Désunir pour mieux réunir ?
Des cas comme celui de la famille Banya-Maszlag, impossible de savoir il en existe combien. Pierre-Luc Bouchard, avocat, admet par ailleurs qu’« il est relativement fréquent de voir des familles dont un membre a un statut irrégulier et qui ont des difficultés à régulariser sa situation », au Centre de réfugiés de Montréal où il officie.
Interrogé dans le cadre de cet article, IRCC a affirmé ne pas pouvoir commenter le cas de la famille Banya-Maszlag, mais assure que « le gouvernement du Canada est déterminé à réunir les familles ».

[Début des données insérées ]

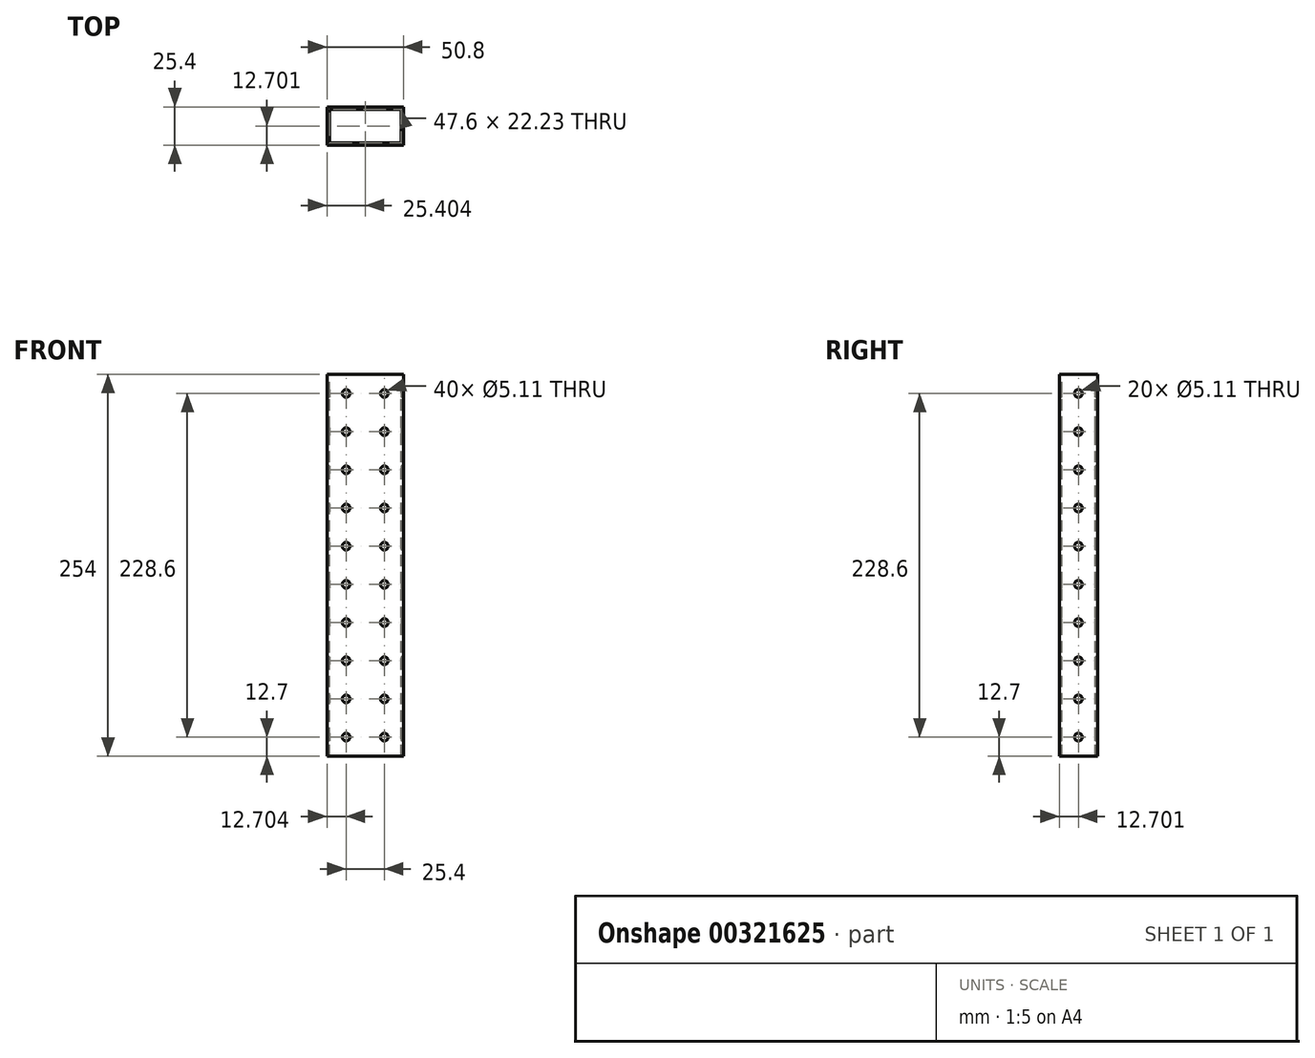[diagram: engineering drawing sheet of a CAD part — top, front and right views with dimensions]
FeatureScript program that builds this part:
annotation { "Feature Type Name" : "Feature", "Feature Type Description" : "" }
export const myFeature = defineFeature(function(context is Context, id is Id, definition is map)
    precondition{}
    {
        {
            var Q0;
            Q0=qCreatedBy(makeId("Top.planeOp"),FACE);
            var sketch = newSketch(context, id + "F0", { "sketchPlane" : qUnion([Q0])});
            skLineSegment(sketch, "E0.bottom", {"start": v(-18.08, 33.34) * mm, "end": v(-68.88, 33.34) * mm});
            skLineSegment(sketch, "E0.top", {"start": v(-18.08, 58.74) * mm, "end": v(-68.88, 58.74) * mm});
            skLineSegment(sketch, "E0.left", {"start": v(-18.08, 33.34) * mm, "end": v(-18.08, 58.74) * mm});
            skLineSegment(sketch, "E0.right", {"start": v(-68.88, 33.34) * mm, "end": v(-68.88, 58.74) * mm});
            skPoint(sketch, "E0.middle", {"position": v(-43.48, 46.04) * mm});
            skSolve(sketch);
        }
        {
            var Q0;
            Q0=makeQuery(id+"F0.imprint","IMPRINT",FACE,{"disambiguationData":[TD([[makeQuery(id+"F0.imprint","IMPRINT",EDGE,{"derivedFrom":sQuery(id+"F0.wireOp",EDGE,"E0.bottom")}),-1.0]])]});
            extrude(context, id + "F1", {"entities" : qUnion([Q0]), "depth" : 254 * mm});
        }
        {
            var Q0;
            Q0=makeQuery(id+"F1.opExtrude","SWEPT_FACE",FACE,{"disambiguationData":[OSD([sQuery(id+"F0.wireOp",EDGE,"E0.bottom")])]});
            var sketch = newSketch(context, id + "F2", { "sketchPlane" : qUnion([Q0])});
            skCircle(sketch, "E1", {"center": v(-56.18, 241.3) * mm, "radius": 2.55 * mm});
            skCircle(sketch, "E2.0.1.0", {"center": v(-56.18, 215.9) * mm, "radius": 2.55 * mm});
            skCircle(sketch, "E2.0.2.0", {"center": v(-56.18, 190.5) * mm, "radius": 2.55 * mm});
            skCircle(sketch, "E2.0.3.0", {"center": v(-56.18, 165.1) * mm, "radius": 2.55 * mm});
            skCircle(sketch, "E2.0.4.0", {"center": v(-56.18, 139.7) * mm, "radius": 2.55 * mm});
            skCircle(sketch, "E2.0.5.0", {"center": v(-56.18, 114.3) * mm, "radius": 2.55 * mm});
            skCircle(sketch, "E2.0.6.0", {"center": v(-56.18, 88.9) * mm, "radius": 2.55 * mm});
            skCircle(sketch, "E2.0.7.0", {"center": v(-56.18, 63.5) * mm, "radius": 2.55 * mm});
            skCircle(sketch, "E2.0.8.0", {"center": v(-56.18, 38.1) * mm, "radius": 2.55 * mm});
            skCircle(sketch, "E2.0.9.0", {"center": v(-56.18, 12.7) * mm, "radius": 2.55 * mm});
            skCircle(sketch, "E2.1.0.0", {"center": v(-30.78, 241.3) * mm, "radius": 2.55 * mm});
            skCircle(sketch, "E2.1.1.0", {"center": v(-30.78, 215.9) * mm, "radius": 2.55 * mm});
            skCircle(sketch, "E2.1.2.0", {"center": v(-30.78, 190.5) * mm, "radius": 2.55 * mm});
            skCircle(sketch, "E2.1.3.0", {"center": v(-30.78, 165.1) * mm, "radius": 2.55 * mm});
            skCircle(sketch, "E2.1.4.0", {"center": v(-30.78, 139.7) * mm, "radius": 2.55 * mm});
            skCircle(sketch, "E2.1.5.0", {"center": v(-30.78, 114.3) * mm, "radius": 2.55 * mm});
            skCircle(sketch, "E2.1.6.0", {"center": v(-30.78, 88.9) * mm, "radius": 2.55 * mm});
            skCircle(sketch, "E2.1.7.0", {"center": v(-30.78, 63.5) * mm, "radius": 2.55 * mm});
            skCircle(sketch, "E2.1.8.0", {"center": v(-30.78, 38.1) * mm, "radius": 2.55 * mm});
            skCircle(sketch, "E2.1.9.0", {"center": v(-30.78, 12.7) * mm, "radius": 2.55 * mm});
            skLineSegment(sketch, "E2.direction1", {"start": v(-56.18, 241.3) * mm, "end": v(-30.78, 241.3) * mm, "construction": true});
            skLineSegment(sketch, "E2.direction2", {"start": v(-56.18, 241.3) * mm, "end": v(-56.18, 215.9) * mm, "construction": true});
            skSolve(sketch);
        }
        {
            var Q0;
            Q0=sQuery(id+"F2.wireOp",VERTEX,"E2.0.3.0.center");
            var Q1;
            Q1=sQuery(id+"F2.wireOp",VERTEX,"E2.0.6.0.center");
            var Q2;
            Q2=sQuery(id+"F2.wireOp",VERTEX,"E2.0.4.0.center");
            var Q3;
            Q3=sQuery(id+"F2.wireOp",VERTEX,"E2.0.5.0.center");
            var Q4;
            Q4=sQuery(id+"F2.wireOp",VERTEX,"E2.1.3.0.center");
            var Q5;
            Q5=sQuery(id+"F2.wireOp",VERTEX,"E2.1.5.0.center");
            var Q6;
            Q6=sQuery(id+"F2.wireOp",VERTEX,"E2.1.9.0.center");
            var Q7;
            Q7=sQuery(id+"F2.wireOp",VERTEX,"E2.1.7.0.center");
            var Q8;
            Q8=sQuery(id+"F2.wireOp",VERTEX,"E2.0.8.0.center");
            var Q9;
            Q9=sQuery(id+"F2.wireOp",VERTEX,"E2.0.7.0.center");
            var Q10;
            Q10=sQuery(id+"F2.wireOp",VERTEX,"E2.1.8.0.center");
            var Q11;
            Q11=sQuery(id+"F2.wireOp",VERTEX,"E2.1.6.0.center");
            var Q12;
            Q12=sQuery(id+"F2.wireOp",VERTEX,"E2.0.9.0.center");
            var Q13;
            Q13=sQuery(id+"F2.wireOp",VERTEX,"E2.1.4.0.center");
            var Q14;
            Q14=sQuery(id+"F2.wireOp",VERTEX,"E2.1.1.0.center");
            var Q15;
            Q15=sQuery(id+"F2.wireOp",VERTEX,"E2.1.2.0.center");
            var Q16;
            Q16=sQuery(id+"F2.wireOp",VERTEX,"E2.direction1.end");
            var Q17;
            Q17=sQuery(id+"F2.wireOp",VERTEX,"E1.center");
            var Q18;
            Q18=sQuery(id+"F2.wireOp",VERTEX,"E2.0.1.0.center");
            var Q19;
            Q19=sQuery(id+"F2.wireOp",VERTEX,"E2.0.2.0.center");
            var Q20;
            Q20=makeQuery(id+"F1.opExtrude","SWEPT_BODY",BODY,{"disambiguationData":[OSD([sQuery(id+"F0.wireOp",EDGE,"E0.bottom"),sQuery(id+"F0.wireOp",EDGE,"E0.top"),sQuery(id+"F0.wireOp",EDGE,"E0.left"),sQuery(id+"F0.wireOp",EDGE,"E0.right")])]});
            hole(context, id + "F3", {"style" : HoleStyle.SIMPLE, "endStyle" : HoleEndStyle.THROUGH, "holeDiameter" : 5.1 * mm, "tappedDepth" : 12.7 * mm, "tapClearance" : 3, "locations" : qUnion([Q0, Q1, Q2, Q3, Q4, Q5, Q6, Q7, Q8, Q9, Q10, Q11, Q12, Q13, Q14, Q15, Q16, Q17, Q18, Q19]), "scope" : qUnion([Q20])});
        }
        {
            var Q0;
            Q0=makeQuery(id+"F1.opExtrude","CAP_FACE",FACE,{"disambiguationData":[OSD([sQuery(id+"F0.wireOp",EDGE,"E0.bottom"),sQuery(id+"F0.wireOp",EDGE,"E0.top"),sQuery(id+"F0.wireOp",EDGE,"E0.left"),sQuery(id+"F0.wireOp",EDGE,"E0.right")])],"isStart":false});
            var sketch = newSketch(context, id + "F4", { "sketchPlane" : qUnion([Q0])});
            skPoint(sketch, "E3.cornerSnap0", {"position": v(-18.08, 46.04) * mm});
            skLineSegment(sketch, "E4.bottom", {"start": v(-67.28, 57.15) * mm, "end": v(-19.68, 57.15) * mm});
            skLineSegment(sketch, "E4.top", {"start": v(-67.28, 34.93) * mm, "end": v(-19.68, 34.93) * mm});
            skLineSegment(sketch, "E4.left", {"start": v(-67.28, 57.15) * mm, "end": v(-67.28, 34.93) * mm});
            skLineSegment(sketch, "E4.right", {"start": v(-19.68, 57.15) * mm, "end": v(-19.68, 34.93) * mm});
            skSolve(sketch);
        }
        {
            var Q0;
            Q0=makeQuery(id+"F4.imprint","IMPRINT",FACE,{"disambiguationData":[TD([[makeQuery(id+"F4.imprint","IMPRINT",EDGE,{"derivedFrom":sQuery(id+"F4.wireOp",EDGE,"E4.bottom")}),-1.0]])]});
            extrude(context, id + "F5", {"entities" : qUnion([Q0]), "operationType" : NewBodyOperationType.REMOVE, "oppositeDirection" : true, "depth" : 254 * mm});
        }
        {
            var Q0;
            Q0=makeQuery(id+"F1.opExtrude","SWEPT_FACE",FACE,{"disambiguationData":[OSD([sQuery(id+"F0.wireOp",EDGE,"E0.right")])]});
            var sketch = newSketch(context, id + "F6", { "sketchPlane" : qUnion([Q0])});
            skCircle(sketch, "E5", {"center": v(-46.04, 241.3) * mm, "radius": 2.55 * mm});
            skCircle(sketch, "E6.0.1.0", {"center": v(-46.04, 215.9) * mm, "radius": 2.55 * mm});
            skCircle(sketch, "E6.0.2.0", {"center": v(-46.04, 190.5) * mm, "radius": 2.55 * mm});
            skCircle(sketch, "E6.0.3.0", {"center": v(-46.04, 165.1) * mm, "radius": 2.55 * mm});
            skCircle(sketch, "E6.0.4.0", {"center": v(-46.04, 139.7) * mm, "radius": 2.55 * mm});
            skCircle(sketch, "E6.0.5.0", {"center": v(-46.04, 114.3) * mm, "radius": 2.55 * mm});
            skCircle(sketch, "E6.0.6.0", {"center": v(-46.04, 88.9) * mm, "radius": 2.55 * mm});
            skCircle(sketch, "E6.0.7.0", {"center": v(-46.04, 63.5) * mm, "radius": 2.55 * mm});
            skCircle(sketch, "E6.0.8.0", {"center": v(-46.04, 38.1) * mm, "radius": 2.55 * mm});
            skCircle(sketch, "E6.0.9.0", {"center": v(-46.04, 12.7) * mm, "radius": 2.55 * mm});
            skLineSegment(sketch, "E6.direction1", {"start": v(-46.04, 241.3) * mm, "end": v(-20.64, 241.3) * mm, "construction": true});
            skLineSegment(sketch, "E6.direction2", {"start": v(-46.04, 241.3) * mm, "end": v(-46.04, 215.9) * mm, "construction": true});
            skSolve(sketch);
        }
        {
            var Q0;
            Q0=sQuery(id+"F6.wireOp",VERTEX,"E6.direction1.start");
            var Q1;
            Q1=sQuery(id+"F6.wireOp",VERTEX,"E6.0.4.0.center");
            var Q2;
            Q2=sQuery(id+"F6.wireOp",VERTEX,"E6.0.3.0.center");
            var Q3;
            Q3=sQuery(id+"F6.wireOp",VERTEX,"E6.0.6.0.center");
            var Q4;
            Q4=sQuery(id+"F6.wireOp",VERTEX,"E6.0.5.0.center");
            var Q5;
            Q5=sQuery(id+"F6.wireOp",VERTEX,"E6.0.7.0.center");
            var Q6;
            Q6=sQuery(id+"F6.wireOp",VERTEX,"E6.0.2.0.center");
            var Q7;
            Q7=sQuery(id+"F6.wireOp",VERTEX,"E6.0.1.0.center");
            var Q8;
            Q8=sQuery(id+"F6.wireOp",VERTEX,"E6.0.8.0.center");
            var Q9;
            Q9=sQuery(id+"F6.wireOp",VERTEX,"E6.direction1.end");
            var Q10;
            Q10=sQuery(id+"F6.wireOp",VERTEX,"E6.0.9.0.center");
            var Q11;
            Q11=makeQuery(id+"F1.opExtrude","SWEPT_BODY",BODY,{"disambiguationData":[OSD([sQuery(id+"F0.wireOp",EDGE,"E0.bottom"),sQuery(id+"F0.wireOp",EDGE,"E0.top"),sQuery(id+"F0.wireOp",EDGE,"E0.left"),sQuery(id+"F0.wireOp",EDGE,"E0.right")])]});
            hole(context, id + "F7", {"style" : HoleStyle.SIMPLE, "endStyle" : HoleEndStyle.THROUGH, "holeDiameter" : 5.1 * mm, "tappedDepth" : 12.7 * mm, "tapClearance" : 3, "locations" : qUnion([Q0, Q1, Q2, Q3, Q4, Q5, Q6, Q7, Q8, Q9, Q10]), "scope" : qUnion([Q11])});
        }
    });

La réunification familiale, c’est d’ailleurs l’option qu’a choisie le couple, même si une révision de la décision concernant l’ERAR aurait pu être demandée à la Cour fédérale. Lorsqu’effectuée sur le territoire canadien, une demande de réunification familiale prend actuellement 10 mois et, depuis l’internationale, le délai s’élève à 14 mois, selon IRCC : une attente qu’auraient préféré éviter Richard et Klaudia.
Mais après avoir repoussé le plus longtemps possible le moment de fixer la date de son départ, espérant un miracle ou l’intervention tout aussi divine de leur avocat, le couple s’est finalement résigné à prendre un aller simple au nom de Richard Maszlag, le 8 mai prochain.
« Une famille ne devrait pas être séparée »
Klaudia et leurs enfants ne devraient d’ailleurs pas tarder, eux aussi, à retraverser l’Atlantique. Avec un nouveau-né à la maison – un appartement de deux chambres à coucher qu’elle partage avec ses parents -, elle soutient ne pas être prête à reprendre le travail « Je ne suis pas en mesure de nous supporter financièrement, avec les enfants », admet-elle, « je n’aurai pas le choix de le suivre ».
« Notre famille risque beaucoup. Nos vies, le futur de nos enfants », affirme Klaudia, qui garde un souvenir désastreux de la première expulsion de son mari, en 2019 : leur premier enfant a alors un an, et « c’est un énorme traumatisme pour lui », non-verbal jusqu’à ses 3 ans et demi. La jeune femme rejoint alors Richard au Royaume-Uni, où il s’est à nouveau exilé, mais ils rencontrent les mêmes discriminations, « comme partout en Europe », dit-elle. « Au Canada, personne ne se soucie de la couleur de ma peau, tout le monde s’en fout si tu es gitan […]. On te traite comme un humain. »
Elle se permet alors de rêver à ce qu’aurait pu être leur retour au Canada, en 2023, après un séjour de plusieurs années au Royaume-Uni : « je pensais que ce serait bon pour nos enfants, que nous pourrions louer une belle maison et que mon mari pourrait travailler » dans son domaine, la construction.
« Mais maintenant je n’ai plus le choix de partir [avec les enfants] », se résigne-t-elle, laissant échapper telle une complainte : « l’immigration nous a fait ça en nous séparant ».